> [Short problem] Could you quote every line of the records below word for word, without changing anything?
===== Entries =====
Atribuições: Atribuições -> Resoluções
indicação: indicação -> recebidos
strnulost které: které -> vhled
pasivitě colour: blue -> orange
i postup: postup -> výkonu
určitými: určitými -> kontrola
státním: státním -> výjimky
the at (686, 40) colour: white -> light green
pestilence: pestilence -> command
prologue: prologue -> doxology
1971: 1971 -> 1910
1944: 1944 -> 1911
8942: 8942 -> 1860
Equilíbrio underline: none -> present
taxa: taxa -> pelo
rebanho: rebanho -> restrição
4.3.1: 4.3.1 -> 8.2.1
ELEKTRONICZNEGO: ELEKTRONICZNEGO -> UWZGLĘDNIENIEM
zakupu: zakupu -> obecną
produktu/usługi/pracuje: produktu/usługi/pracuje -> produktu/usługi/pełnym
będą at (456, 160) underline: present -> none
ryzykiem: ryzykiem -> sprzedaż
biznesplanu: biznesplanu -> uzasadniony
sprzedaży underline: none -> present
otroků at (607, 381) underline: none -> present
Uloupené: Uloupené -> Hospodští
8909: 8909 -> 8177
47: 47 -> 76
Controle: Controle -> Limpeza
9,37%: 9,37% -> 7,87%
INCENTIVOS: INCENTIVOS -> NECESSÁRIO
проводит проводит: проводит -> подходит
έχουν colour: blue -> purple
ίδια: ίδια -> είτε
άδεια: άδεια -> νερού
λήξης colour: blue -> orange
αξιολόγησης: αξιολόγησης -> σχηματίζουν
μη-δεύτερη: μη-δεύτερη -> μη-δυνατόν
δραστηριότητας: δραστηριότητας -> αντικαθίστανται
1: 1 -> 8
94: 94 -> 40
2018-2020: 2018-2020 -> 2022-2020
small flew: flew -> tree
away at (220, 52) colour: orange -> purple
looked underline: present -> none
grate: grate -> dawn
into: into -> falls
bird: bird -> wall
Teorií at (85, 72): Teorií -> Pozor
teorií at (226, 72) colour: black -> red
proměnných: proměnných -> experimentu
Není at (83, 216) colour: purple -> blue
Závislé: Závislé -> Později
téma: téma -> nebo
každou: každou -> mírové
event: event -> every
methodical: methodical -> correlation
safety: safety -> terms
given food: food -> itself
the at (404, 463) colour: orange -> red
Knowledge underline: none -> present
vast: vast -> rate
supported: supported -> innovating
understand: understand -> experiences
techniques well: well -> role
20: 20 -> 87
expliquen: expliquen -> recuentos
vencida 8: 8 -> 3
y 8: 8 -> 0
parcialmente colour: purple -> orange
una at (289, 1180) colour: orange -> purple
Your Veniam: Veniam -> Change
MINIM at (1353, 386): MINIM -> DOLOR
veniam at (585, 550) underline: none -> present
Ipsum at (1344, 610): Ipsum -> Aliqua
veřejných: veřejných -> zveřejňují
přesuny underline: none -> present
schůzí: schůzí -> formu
=====
> [Completed task]
Atribuições: Atribuições -> Resoluções
indicação: indicação -> recebidos
strnulost které: které -> vhled
pasivitě colour: blue -> orange
i postup: postup -> výkonu
určitými: určitými -> kontrola
státním: státním -> výjimky
the at (686, 40) colour: white -> light green
pestilence: pestilence -> command
prologue: prologue -> doxology
1971: 1971 -> 1910
1944: 1944 -> 1911
8942: 8942 -> 1860
Equilíbrio underline: none -> present
taxa: taxa -> pelo
rebanho: rebanho -> restrição
4.3.1: 4.3.1 -> 8.2.1
ELEKTRONICZNEGO: ELEKTRONICZNEGO -> UWZGLĘDNIENIEM
zakupu: zakupu -> obecną
produktu/usługi/pracuje: produktu/usługi/pracuje -> produktu/usługi/pełnym
będą at (456, 160) underline: present -> none
ryzykiem: ryzykiem -> sprzedaż
biznesplanu: biznesplanu -> uzasadniony
sprzedaży underline: none -> present
otroků at (607, 381) underline: none -> present
Uloupené: Uloupené -> Hospodští
8909: 8909 -> 8177
47: 47 -> 76
Controle: Controle -> Limpeza
9,37%: 9,37% -> 7,87%
INCENTIVOS: INCENTIVOS -> NECESSÁRIO
проводит проводит: проводит -> подходит
έχουν colour: blue -> purple
ίδια: ίδια -> είτε
άδεια: άδεια -> νερού
λήξης colour: blue -> orange
αξιολόγησης: αξιολόγησης -> σχηματίζουν
μη-δεύτερη: μη-δεύτερη -> μη-δυνατόν
δραστηριότητας: δραστηριότητας -> αντικαθίστανται
1: 1 -> 8
94: 94 -> 40
2018-2020: 2018-2020 -> 2022-2020
small flew: flew -> tree
away at (220, 52) colour: orange -> purple
looked underline: present -> none
grate: grate -> dawn
into: into -> falls
bird: bird -> wall
Teorií at (85, 72): Teorií -> Pozor
teorií at (226, 72) colour: black -> red
proměnných: proměnných -> experimentu
Není at (83, 216) colour: purple -> blue
Závislé: Závislé -> Později
téma: téma -> nebo
každou: každou -> mírové
event: event -> every
methodical: methodical -> correlation
safety: safety -> terms
given food: food -> itself
the at (404, 463) colour: orange -> red
Knowledge underline: none -> present
vast: vast -> rate
supported: supported -> innovating
understand: understand -> experiences
techniques well: well -> role
20: 20 -> 87
expliquen: expliquen -> recuentos
vencida 8: 8 -> 3
y 8: 8 -> 0
parcialmente colour: purple -> orange
una at (289, 1180) colour: orange -> purple
Your Veniam: Veniam -> Change
MINIM at (1353, 386): MINIM -> DOLOR
veniam at (585, 550) underline: none -> present
Ipsum at (1344, 610): Ipsum -> Aliqua
veřejných: veřejných -> zveřejňují
přesuny underline: none -> present
schůzí: schůzí -> formu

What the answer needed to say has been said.